À l’heure où la majeure partie des ligues européennes luttent pour reprendre la compétition, motivés par la manne des droits télé, la question de l’exemplarité peut se poser. Le football professionnel est la vitrine de ce sport, les joueurs sont des modèles pour les amateurs de ballon rond… Avec cette crise sanitaire, la logique économique a pris le pas sur le sportif.
Super ! Le football revient à la télé ! Les stades sont vides mais les diffuseurs paient la note. Les joueurs « justifient » à nouveau leurs salaires… Où est donc passée l’essence de notre sport ? Où sont les sweats pour former les cages et le terrain sans limites définies ? La beauté de ce sport réside dans sa simplicité.

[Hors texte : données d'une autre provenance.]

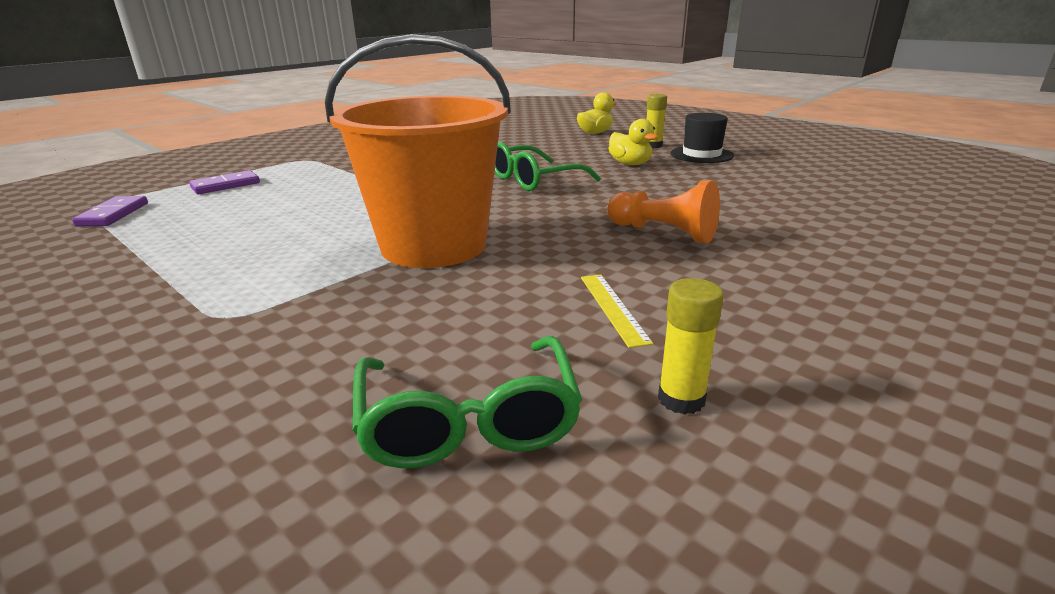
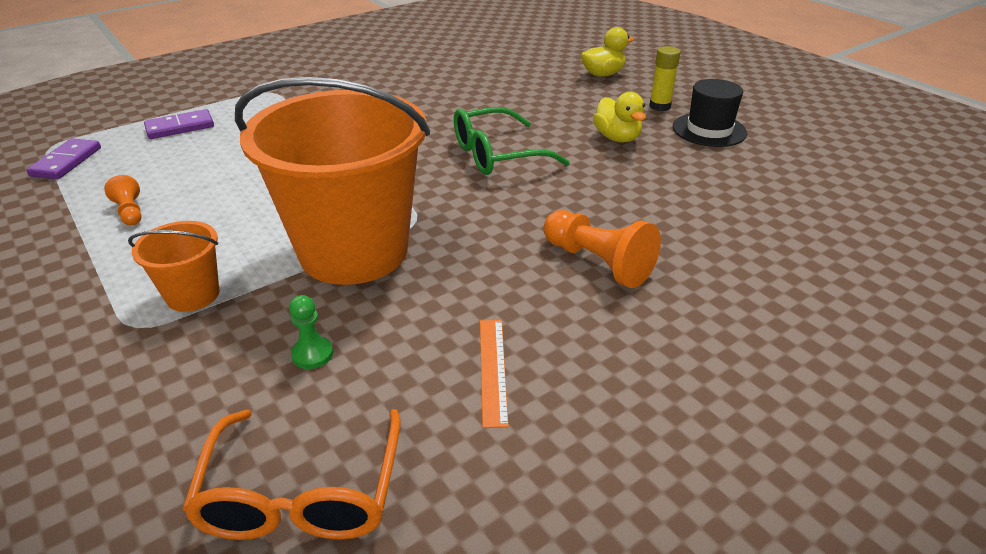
camera: 10 degrees right, 10 degrees up
green glasses [353,336,582,468] -> orange glasses [182,409,401,540]
yellow ruler [581,275,653,348] -> orange ruler [480,320,509,428]
yellow glue stick [658,278,724,415] -> none
none -> orange pawn [104,175,142,225]
none -> orange bucket [128,221,220,312]
none -> green pawn [289,295,333,369]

Difficile d’en vouloir aux gamins quand le monde professionnel manque à son devoir d’exemplarité. Difficile d’incriminer des gamins dans un monde où l’argent des télévisions prime sur la santé publique. Il y a trop d’argent de le foot ? Nul ne peut le nier. La dépendance aux revenus audio-visuels devrait nous interpeller. Il est temps de repenser nos modèles, placer le football là où il doit être : au cœur de nos communautés. Cela impliquera une redistribution plus équitable des revenus générés. Davantage d’action sociale, plus d’accessibilité. Qu’importe les millions, le foot… le vrai, se joue en centre-ville, sur un terrain vague en pleine campagne ou sur un City stade.

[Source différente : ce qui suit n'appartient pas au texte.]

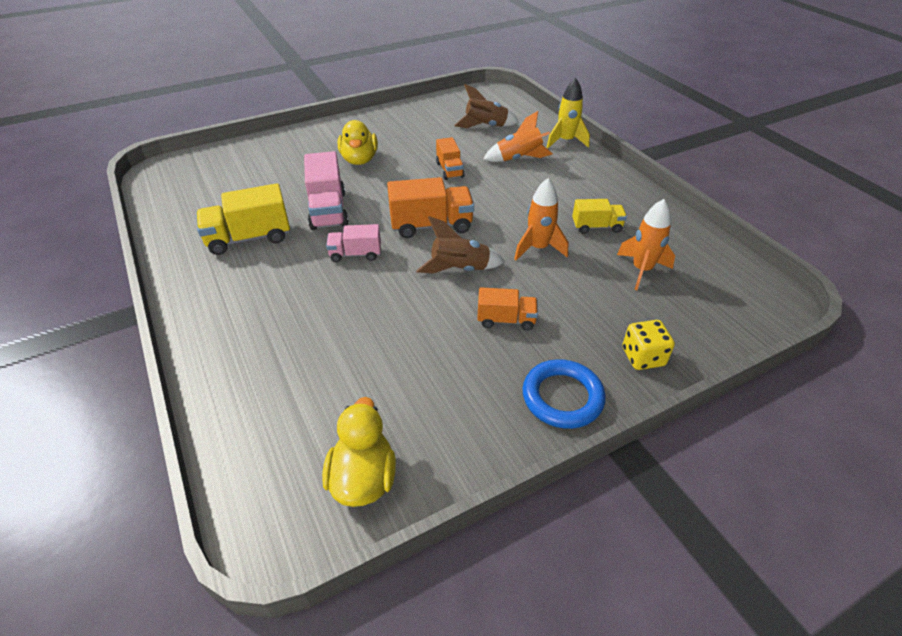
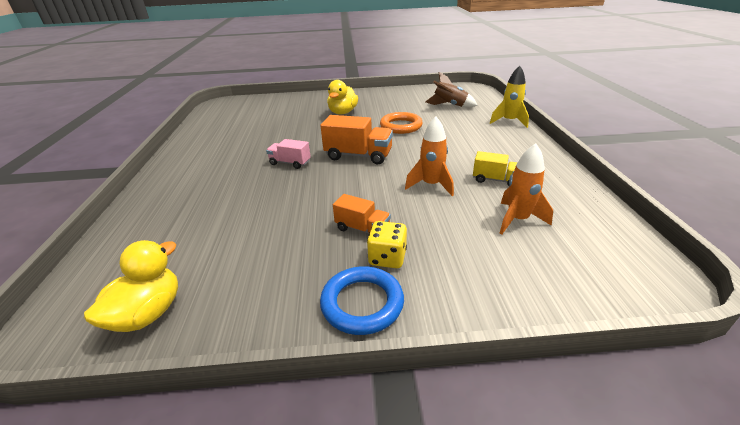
camera: 25 degrees right, 10 degrees down
yellow truck [196,183,290,255] -> none
pink truck [304,151,349,230] -> none
brown rocket [416,216,505,274] -> none
orange truck [436,137,465,180] -> orange ring [380,112,423,134]
orange rocket [483,111,553,162] -> none
yellow dice [622,320,675,370] -> yellow dice moved to [367,221,407,268]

Un message pour nos quartiers
Il me semble important de rappeler aux jeunes qui nous lisent la nécessité de respecter les gestes barrières et les recommandations sanitaires le temps de l’état d’urgence sanitaire. Les temps que nous vivons sont inédits et il est encore trop tôt pour mesurer l’ampleur de la pandémie. Attendons la levée progressive des restrictions pour nous retrouver et kiffer ces instants précieux autour de notre cher ballon rond.